Without any images, write the data out exactly as it appears.

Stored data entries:
● ● ● ● ●
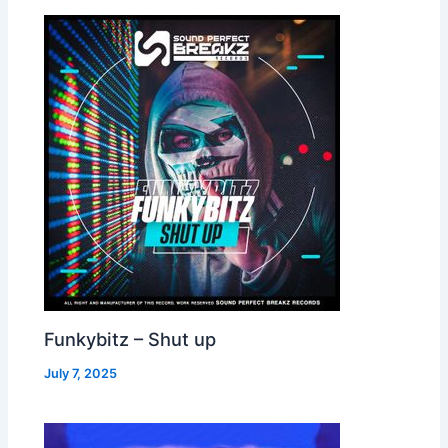
Funkybitz – Shut up
July 7, 2025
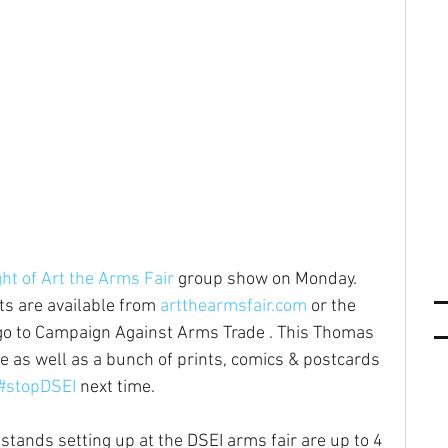
ht of Art the Arms Fair
 group show on Monday. 
ts are available from 
artthearmsfair.com
 or the 
go to Campaign Against Arms Trade . This Thomas 
le as well as a bunch of prints, comics & postcards 
#stopDSEI
 next time.
stands setting up at the DSEI arms fair are up to 4 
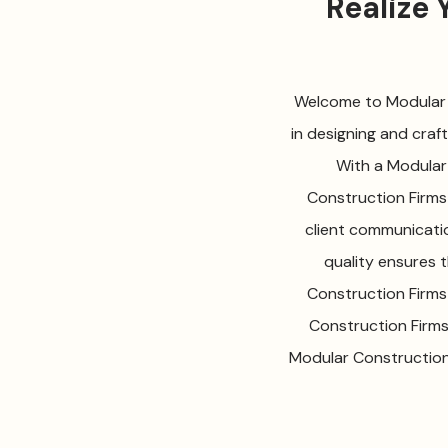
Realize
Welcome to Modular C
in designing and craf
With a Modular
Construction Firms 
client communicati
quality ensures 
Construction Firms
Construction Firms
Modular Construction 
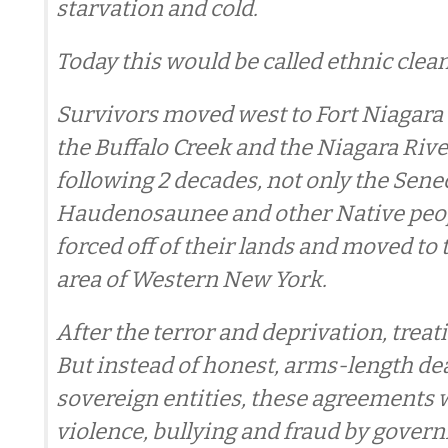
starvation and cold.
Today this would be called ethnic clea
Survivors moved west to Fort Niagara
the Buffalo Creek and the Niagara Rive
following 2 decades, not only the Sene
Haudenosaunee and other Native peop
forced off of their lands and moved to 
area of Western New York.
After the terror and deprivation, treat
But instead of honest, arms-length d
sovereign entities, these agreements 
violence, bullying and fraud by gover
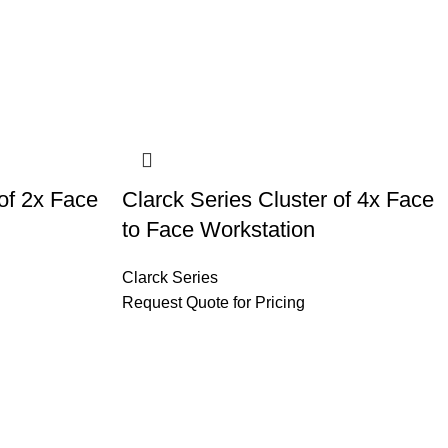
 of 2x Face
Clarck Series Cluster of 4x Face
to Face Workstation
Clarck Series
Request Quote for Pricing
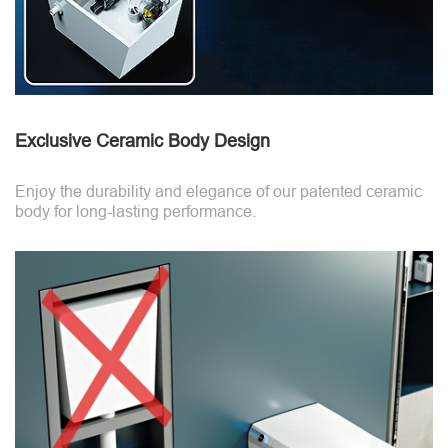
Exclusive Ceramic Body Design
Enjoy the durability and elegance of our patented ceramic
body for long-lasting performance.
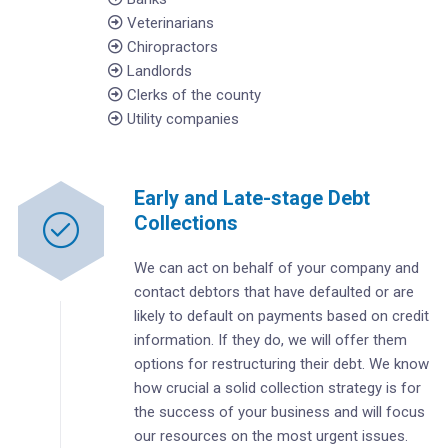
Veterinarians
Chiropractors
Landlords
Clerks of the county
Utility companies
Early and Late-stage Debt
Collections
We can act on behalf of your company and
contact debtors that have defaulted or are
likely to default on payments based on credit
information. If they do, we will offer them
options for restructuring their debt. We know
how crucial a solid collection strategy is for
the success of your business and will focus
our resources on the most urgent issues.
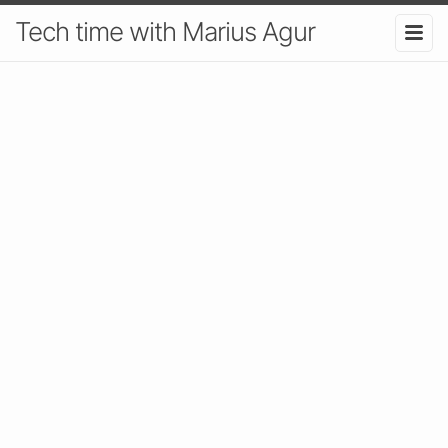
Tech time with Marius Agur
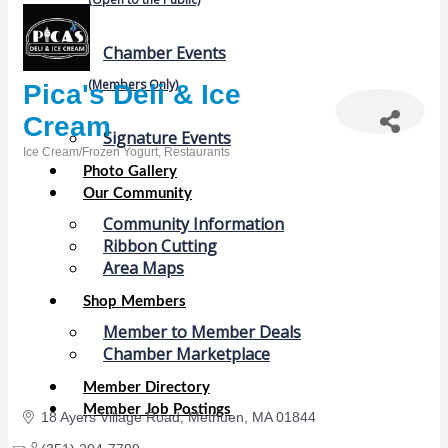
Chamber Events
(Members Only)
Pica's Deli & Ice
Cream
Signature Events
Ice Cream/Frozen Yogurt
Restaurants
Categories
Photo Gallery
Our Community
Community Information
Ribbon Cutting
Area Maps
Shop Members
Member to Member Deals
Chamber Marketplace
Member Directory
Member Job Postings
18 Ayers Village Road
Methuen
MA
01844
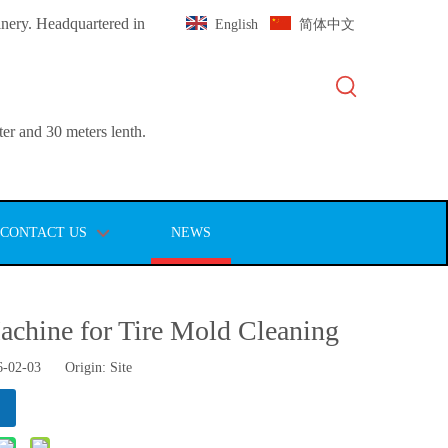
inery. Headquartered in
English
简体中文
er and 30 meters lenth.
CONTACT US
NEWS
chine for Tire Mold Cleaning
6-02-03 Origin:
Site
● ● ● ● ●
TASK OUTPUT:
Funkybitz – Shut up
July 7, 2025
ht of Art the Arms Fair
 group show on Monday. 
ts are available from 
artthearmsfair.com
 or the 
go to Campaign Against Arms Trade . This Thomas 
le as well as a bunch of prints, comics & postcards 
#stopDSEI
 next time.
stands setting up at the DSEI arms fair are up to 4 
Realize
Welcome to Modular C
in designing and craf
With a Modular
Construction Firms 
client communicati
quality ensures 
Construction Firms
Construction Firms
Modular Construction 
starvation and cold.
Today this would be called ethnic clea
Survivors moved west to Fort Niagara
the Buffalo Creek and the Niagara Rive
following 2 decades, not only the Sene
Haudenosaunee and other Native peop
forced off of their lands and moved to 
area of Western New York.
After the terror and deprivation, treat
But instead of honest, arms-length d
sovereign entities, these agreements 
violence, bullying and fraud by gover
 of 2x Face
Clarck Series Cluster of 4x Face
to Face Workstation
Clarck Series
Request Quote for Pricing
Exclusive Ceramic Body Design
Enjoy the durability and elegance of our patented ceramic
body for long-lasting performance.
Veterinarians
Chiropractors
Landlords
Clerks of the county
Utility companies
Early and Late-stage Debt
Collections
We can act on behalf of your company and
contact debtors that have defaulted or are
likely to default on payments based on credit
information. If they do, we will offer them
options for restructuring their debt. We know
how crucial a solid collection strategy is for
the success of your business and will focus
our resources on the most urgent issues.
Tech time with Marius Agur
Chamber Events
(Members Only)
Pica's Deli & Ice
Cream
Signature Events
Ice Cream/Frozen Yogurt
Restaurants
Categories
Photo Gallery
Our Community
Community Information
Ribbon Cutting
Area Maps
Shop Members
Member to Member Deals
Chamber Marketplace
Member Directory
Member Job Postings
18 Ayers Village Road
Methuen
MA
01844
inery. Headquartered in
English
简体中文
er and 30 meters lenth.
CONTACT US
NEWS
chine for Tire Mold Cleaning
6-02-03 Origin:
Site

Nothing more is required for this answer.